─── 本文 ───

以上の点を総合したうえで、受験生の合格可能性が60%程度以上と判断されれば、出願へゴーサインを出してよいが、合格可能性が50%を切るようなら、専願制の鉄則にふれない第2志望校(併願校)も準備しておくべきだろう。
◆推薦区分ごとの主要書類と併願手順の鉄則
学校推薦型選抜では、推薦区分によって提出書類にも差異があるが、学校長の推薦書、調査書は必須の提出書類となる。ただし、近畿地区の一部では推薦書を要しない公募推薦も目立つ。各区分の主要書類を整理しておこう。
- (1)一般・特定教科・専門課程・女子学生・奨学生推薦
- この5区分では推薦書・調査書が中心。ただし大学によっては志願理由書のほか自己推薦書、活動報告書等の提出を求めるケースもある。国公立大の共テ併用型では学校推薦型選抜用の成績請求票も必要になる。
- (2)スポーツ推薦
- 学校長と部活動指導者の両方の推薦書が必要になるケースがあるので要注意。調査書も必須でほかに競技成績証明書、スポーツ競技歴書、活動報告書(資料)など。
- (3)有資格者推薦
- 推薦書、調査書のほか大学が指定する資格・検定の取得証明書(原本提出のケースもあるので要注意)、活動報告書など。

───

● 設問:
A – 学校推薦型選抜の文章から、「以上の点を総合したうえで、受」で始まり「書、活動報告書(資料)など。」で終わる部分を、一字も変えずに書き写してください。
B – 学校推薦型選抜の文章を、途切れたところから書き継ぐこと。

─── データ抜粋 ───

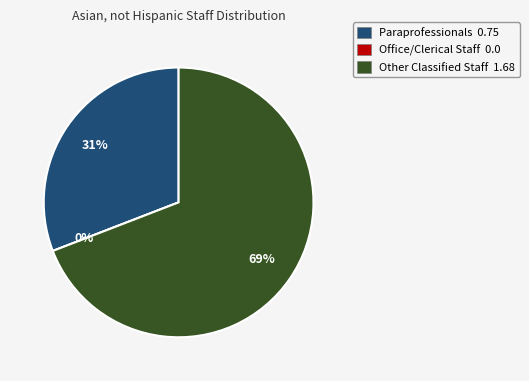

What percentage do Office/Clerical Staff and Other Classified Staff together represent?

69.1%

───

● 解答結果:
A –
以上の点を総合したうえで、受験生の合格可能性が60%程度以上と判断されれば、出願へゴーサインを出してよいが、合格可能性が50%を切るようなら、専願制の鉄則にふれない第2志望校(併願校)も準備しておくべきだろう。
◆推薦区分ごとの主要書類と併願手順の鉄則
学校推薦型選抜では、推薦区分によって提出書類にも差異があるが、学校長の推薦書、調査書は必須の提出書類となる。ただし、近畿地区の一部では推薦書を要しない公募推薦も目立つ。各区分の主要書類を整理しておこう。
- (1)一般・特定教科・専門課程・女子学生・奨学生推薦
- この5区分では推薦書・調査書が中心。ただし大学によっては志願理由書のほか自己推薦書、活動報告書等の提出を求めるケースもある。国公立大の共テ併用型では学校推薦型選抜用の成績請求票も必要になる。
- (2)スポーツ推薦
- 学校長と部活動指導者の両方の推薦書が必要になるケースがあるので要注意。調査書も必須でほかに競技成績証明書、スポーツ競技歴書、活動報告書(資料)など。

B –
- (4)課外活動推薦・一芸一能推薦
- 推薦書、調査書のほか課外活動報告書、活動歴書、活動実績・検定取得証明などが必要で、なるべく詳細な資料を時系列方式で添付したほうがよい。
- (5)宗教関連推薦
- 学校長推薦書、調査書のほか洗礼証明書、宗教関係者の推薦書、宗教活動報告書などが必要になる。
- (6)地域推薦
- 学校長推薦書、調査書のほか地方自治体の首長や指定機関の推薦書が必要になる場合があるので注意したい。
- (7)その他の推薦
- 学校長推薦書、調査書のほか入試内容に応じて、関係団体・同窓会・OB教員等の推薦書等が必要になる。
また、どの区分であれ志願理由書、活動報告書等を提出させるケースもかなり多いので、大学の指定内容には十分注意しなければならない。
最後に学校推薦型選抜における併願手順については、専願制のみ注意すればよい。組合せは次の3パターンになる。(1)専願制第1志望+専願制第2志望(第1志望の合格発表後に試験を実施する大学がベスト)、(2)専願制第1志望+併願制第2志望(両方合格の場合は専願制に入学)、(3)併願制第1志望+併願制第2志望(入学手続締切日に注意して志望順位を決め、納付金を節約する)。専願制と併願制を組合わせて、両方に合格した場合、専願制に入学するのが鉄則である。詳細は弊社「学校推薦型選抜年鑑」の解説ページを参照してほしい。
ニュースフラッシュ
◆「情報」教員不足や際立つ地域格差
2025年度からの大学入学共通テストに出題される「情報」に関して、全国の公立高校で専門免許を持たない教員が教えている現状が朝日新聞の調査で明らかになった。
専門免許を持たない公立高校教員が多い都道府県は次のとおりであった。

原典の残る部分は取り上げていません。